Using Actors for Async Processing
// Actor for async processing
class Processor extends UntypedActor{
override def onReceive(input: String) {
// ... process input
sender ! result
}
}
// Flow that sends elements to Processor actor
val processAsync = Flow[String].mapAsync(4)(elem =>
ask(processorRef, elem).mapTo[String]
)
// Usage
source.via(processAsync)....
The mapAsync
operator allows asynchronous stream processing using actors. Each element can be processed concurrently using multiple actors.
Parallelism
Akka streams provide ways to introduce parallelism in stream processing for performance:
- Asynchronous stages – Operators like
mapAsync
allow concurrent execution across elements - Graph stages – Single stages can be internally parallelized using graph stages
- Partitioning – Streams can be partitioned into multiple sub-streams using custom or round-robin partitioning
These approaches can introduce parallelism across operators, elements and streams themselves. Care must be taken to avoid issues like ordering when introducing parallelism.
Stream ordering
Akka streams maintain ordering of elements within a linear stream. However, in presence of:
- Internal buffers/queues
- Asynchronous processing
- Multiple sub-streams
Ordering between elements can be lost. For use cases that require strict ordering, care must be taken when designing the stream topology and bounds must be placed on async processing.
Debugging
Debugging stream processing issues can be challenging due to the asynchronous non-blocking nature. Akka streams provide some useful tools:
- Logging – Extensive log messages at DEBUG level help trace element flow.
- Stats and Control – Expose metrics and stream state to monitor and debug issues.
- TestKit – Intercept and control internal stream signals for testing.

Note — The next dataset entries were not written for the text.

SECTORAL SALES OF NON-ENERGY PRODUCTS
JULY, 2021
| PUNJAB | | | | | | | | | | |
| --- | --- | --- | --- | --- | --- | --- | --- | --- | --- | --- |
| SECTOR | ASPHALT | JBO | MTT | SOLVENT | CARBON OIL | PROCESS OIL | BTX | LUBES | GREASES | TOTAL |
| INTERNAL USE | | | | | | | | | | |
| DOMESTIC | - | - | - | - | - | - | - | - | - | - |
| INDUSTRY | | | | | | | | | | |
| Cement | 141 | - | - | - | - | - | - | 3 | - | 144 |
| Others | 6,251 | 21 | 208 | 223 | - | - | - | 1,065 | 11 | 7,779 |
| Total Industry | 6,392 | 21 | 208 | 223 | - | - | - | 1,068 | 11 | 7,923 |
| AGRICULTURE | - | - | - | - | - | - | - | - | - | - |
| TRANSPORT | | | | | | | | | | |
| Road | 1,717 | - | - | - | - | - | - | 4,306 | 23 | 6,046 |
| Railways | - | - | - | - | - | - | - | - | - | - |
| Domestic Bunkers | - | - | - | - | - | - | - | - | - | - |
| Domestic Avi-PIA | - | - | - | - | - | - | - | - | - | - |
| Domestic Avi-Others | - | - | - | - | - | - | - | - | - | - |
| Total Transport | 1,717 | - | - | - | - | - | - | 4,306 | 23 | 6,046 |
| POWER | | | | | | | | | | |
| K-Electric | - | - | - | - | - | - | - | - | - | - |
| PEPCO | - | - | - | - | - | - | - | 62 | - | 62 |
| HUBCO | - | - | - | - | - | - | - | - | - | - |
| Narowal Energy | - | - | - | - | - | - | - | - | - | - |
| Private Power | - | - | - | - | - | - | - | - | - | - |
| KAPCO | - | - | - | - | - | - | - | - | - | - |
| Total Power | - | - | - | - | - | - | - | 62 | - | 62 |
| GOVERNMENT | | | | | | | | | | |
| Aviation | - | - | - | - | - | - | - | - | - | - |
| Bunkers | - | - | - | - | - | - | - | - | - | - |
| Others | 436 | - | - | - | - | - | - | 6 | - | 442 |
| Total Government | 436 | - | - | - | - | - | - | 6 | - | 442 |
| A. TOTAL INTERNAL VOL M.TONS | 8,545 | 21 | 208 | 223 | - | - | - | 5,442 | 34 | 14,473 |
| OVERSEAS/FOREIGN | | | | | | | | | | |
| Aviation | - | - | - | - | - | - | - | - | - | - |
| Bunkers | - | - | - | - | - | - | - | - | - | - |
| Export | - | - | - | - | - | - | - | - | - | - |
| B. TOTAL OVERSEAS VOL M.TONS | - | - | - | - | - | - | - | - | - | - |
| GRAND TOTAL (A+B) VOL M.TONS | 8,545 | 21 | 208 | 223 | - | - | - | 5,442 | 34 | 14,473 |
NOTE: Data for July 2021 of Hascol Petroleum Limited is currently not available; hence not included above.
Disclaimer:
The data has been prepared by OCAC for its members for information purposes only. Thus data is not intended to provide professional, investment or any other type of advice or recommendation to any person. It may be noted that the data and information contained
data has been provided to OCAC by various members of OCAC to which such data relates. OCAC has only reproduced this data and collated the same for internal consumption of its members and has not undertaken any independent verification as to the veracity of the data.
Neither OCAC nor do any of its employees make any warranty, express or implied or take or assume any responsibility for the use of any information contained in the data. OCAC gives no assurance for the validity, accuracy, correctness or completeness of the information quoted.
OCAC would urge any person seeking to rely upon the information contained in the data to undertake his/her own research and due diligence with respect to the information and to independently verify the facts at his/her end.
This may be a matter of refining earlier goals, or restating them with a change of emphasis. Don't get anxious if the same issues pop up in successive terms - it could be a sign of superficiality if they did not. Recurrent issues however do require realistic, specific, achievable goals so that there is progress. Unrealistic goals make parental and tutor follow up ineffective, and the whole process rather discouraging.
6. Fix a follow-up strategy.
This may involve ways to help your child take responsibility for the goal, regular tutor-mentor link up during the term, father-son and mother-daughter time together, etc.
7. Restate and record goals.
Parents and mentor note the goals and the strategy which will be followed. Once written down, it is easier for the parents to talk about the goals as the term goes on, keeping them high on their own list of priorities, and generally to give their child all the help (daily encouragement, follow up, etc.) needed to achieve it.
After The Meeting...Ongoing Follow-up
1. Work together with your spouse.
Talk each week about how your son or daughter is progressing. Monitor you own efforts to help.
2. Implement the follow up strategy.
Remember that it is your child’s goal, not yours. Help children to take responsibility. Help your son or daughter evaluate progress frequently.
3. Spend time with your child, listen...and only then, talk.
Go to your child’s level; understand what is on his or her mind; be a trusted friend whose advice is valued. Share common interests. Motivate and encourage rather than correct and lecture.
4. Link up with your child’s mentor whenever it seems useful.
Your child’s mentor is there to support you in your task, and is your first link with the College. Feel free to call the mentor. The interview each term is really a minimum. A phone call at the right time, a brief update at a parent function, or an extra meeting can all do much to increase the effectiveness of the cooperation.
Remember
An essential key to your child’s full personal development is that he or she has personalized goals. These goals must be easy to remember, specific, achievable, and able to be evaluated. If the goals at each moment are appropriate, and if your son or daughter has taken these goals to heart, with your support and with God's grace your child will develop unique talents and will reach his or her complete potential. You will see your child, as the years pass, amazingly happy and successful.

These tools help gain visibility into the internal workings and state of streams during development and debugging.
Conclusion
In summary, Akka streams provide a powerful on-demand reactive streaming solution for Java and Scala based applications. Its asynchronous and backpressured architecture makes it well suited for highly concurrent data streaming applications.
Akka streams interoperate smoothly with Akka actors and other reactive technologies. They simplify streaming application development by providing high level abstractions over low level non-blocking IO mechanisms.
By composing reusable stream components in flexible ways, Akka streams enable building scalable, resilient and elastic streaming applications for today’s highly demanding data processing needs.